Wednesday, August 20, 2014
The recent announcements that Charleston County plans to leave and Berkeley County plans to hold funding for the Charleston Regional Development Alliance has many wondering what the future approach to economic development will look like in the tri-county area.
For Dorchester County Council, however, the short-term reaction appears to be to stay the course.
Dorchester County Council Chairman Bill Hearn said his feeling is that council is united in its commitment to the alliance, at least for the short term. Individual councilmembers reiterated the commitment the county has made to the alliance, at least for this year. Council included $50,000 in the 2014-2015 budget for the alliance and the feeling currently is that council should keep that commitment, he said.
Council Vice Chairman George Bailey agreed.
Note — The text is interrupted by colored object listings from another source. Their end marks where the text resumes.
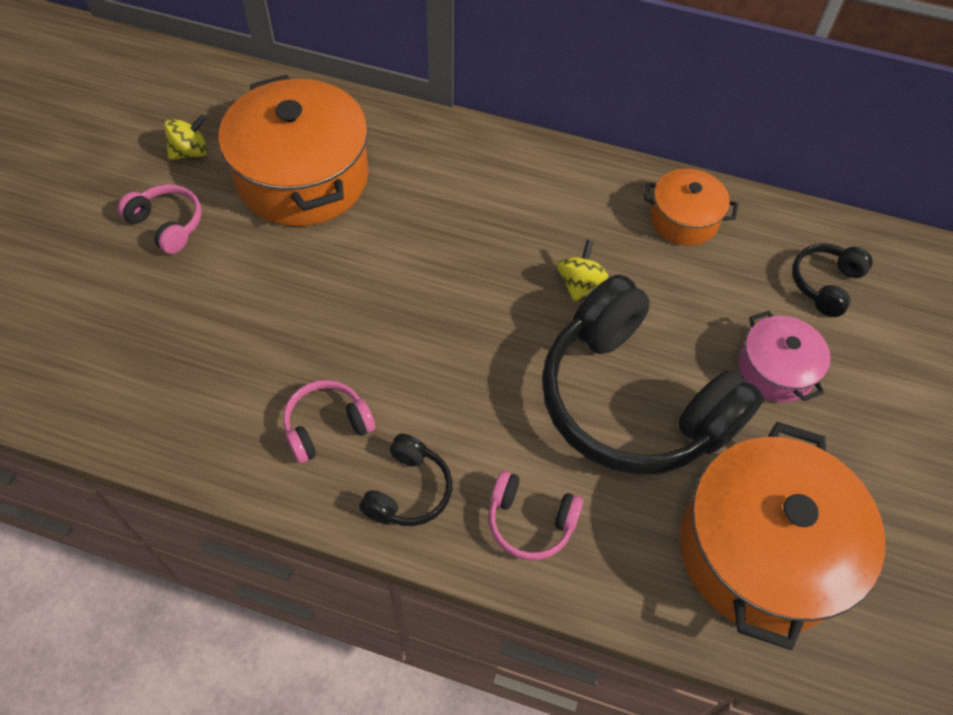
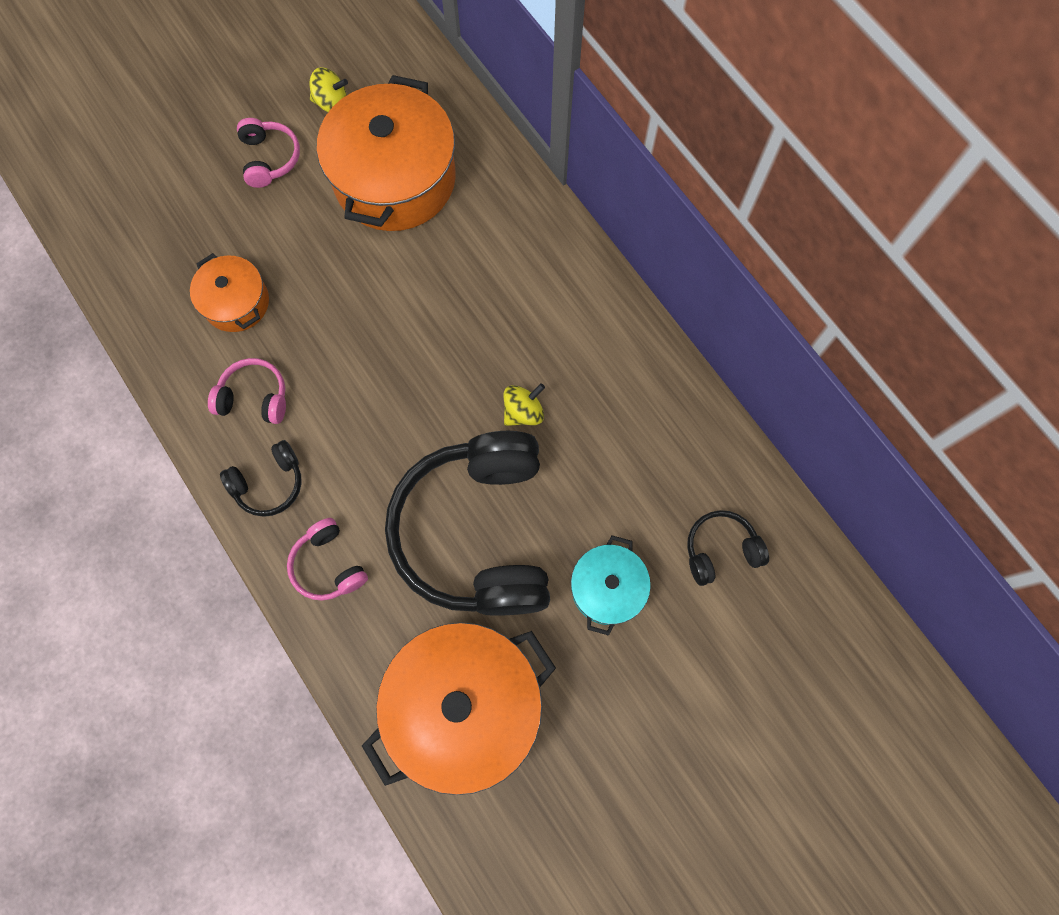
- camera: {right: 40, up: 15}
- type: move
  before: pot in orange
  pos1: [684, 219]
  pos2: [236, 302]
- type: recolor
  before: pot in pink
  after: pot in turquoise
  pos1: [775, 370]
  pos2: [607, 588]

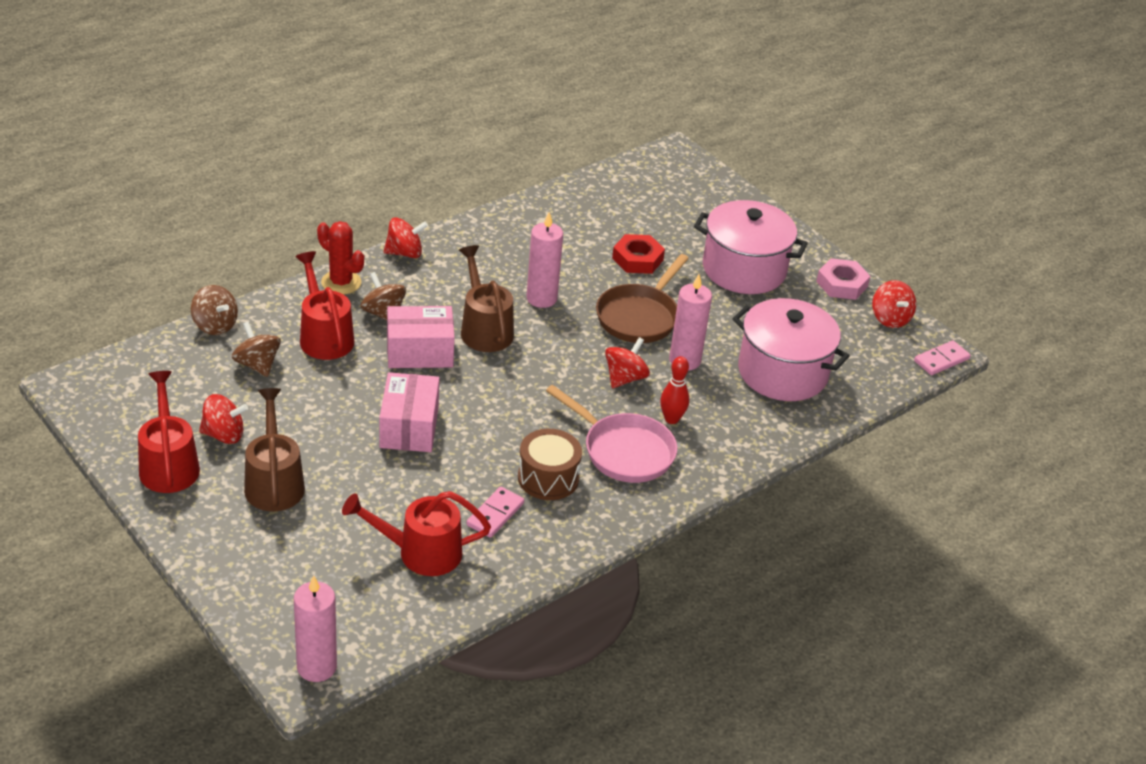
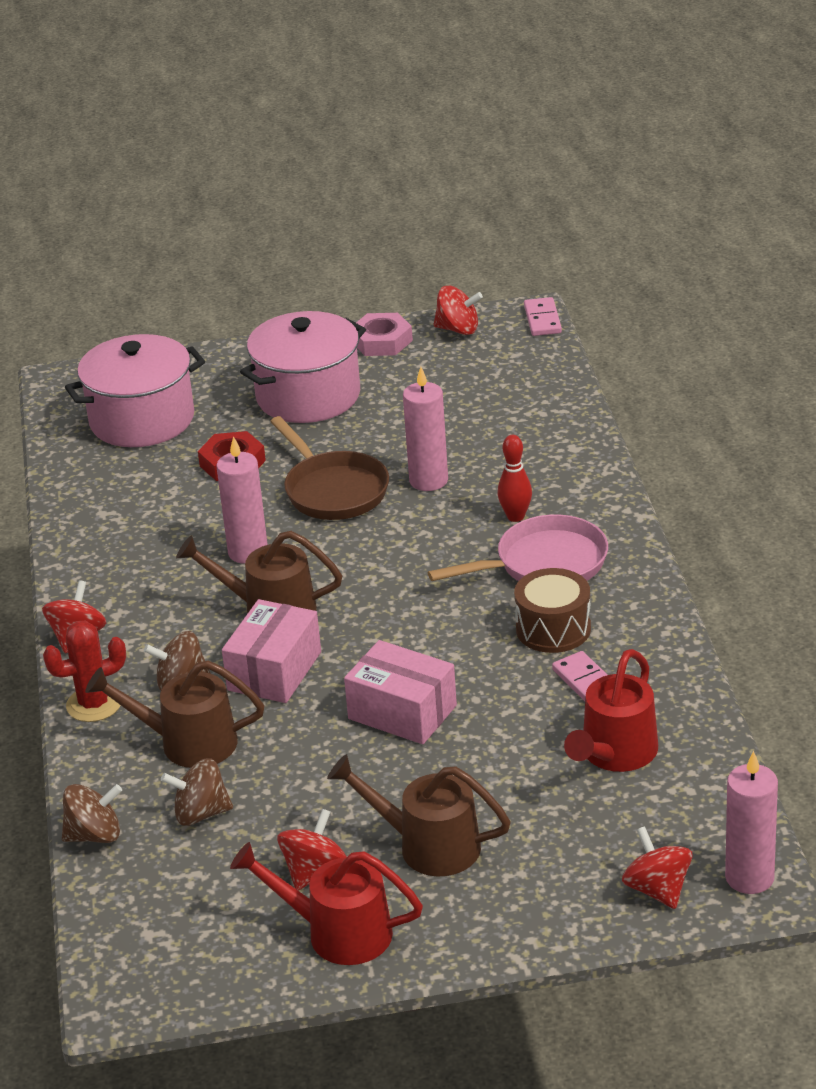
- camera: {right: -55, up: -5}
- type: move
  before: pot in pink
  pos1: [782, 372]
  pos2: [142, 420]
- type: recolor
  before: watering can in red
  after: watering can in brown
  pos1: [324, 335]
  pos2: [186, 743]
- type: move
  before: spinning top in red
  pos1: [625, 378]
  pos2: [657, 889]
“I feel like this is a commitment we made, we put it in the budget, and I feel like we need to live up to it,” he said. “I’m one who doesn’t like to not live up to my commitments.”
What may happen after that is not so clear, Hearn said. There have been issues raised for some time regarding the value and the effectiveness of the alliance by a number of people and entities across the region, he said.
“Bottom line was that we were simply getting a poor return on our investment,” Councilman Larry Hargett said.
Hargett also noted that the recent decisions by Berkeley and Charleston Counties leaves Dorchester “out there alone” as far as local economic development, but Hargett said he does not see Dorchester going back on its commitment for this year and is confident in the county’s economic development ability locally.
“We still have a good economic development office and good relationship with the Department of Commerce,” he said.
Councilwoman Carroll Duncan is also committed to providing the $50,000 already funded for this year, but said the future is uncertain.
When council asked Jon Baggett, director of Dorchester County Economic Development, to look at the CRDA’s record, council members found that most economic development leads came from the state Department of Commerce or from direct contact, she said.
Councilman David Chinnis, who has been raising these and other questions regarding the CRDA for more than three years, agreed that return on investment is a major concern. Another concern is that with the CRDA’s move to bring in new investors, it essentially allowed the same seat at the table to corporate entities paying $50,000 that Dorchester County was funding at more than $170,000.
“That ultimately begs the question ‘what are we actually paying for?’” he said.
Nonetheless, Chinnis agrees there is a place and a need for a regional economic development entity.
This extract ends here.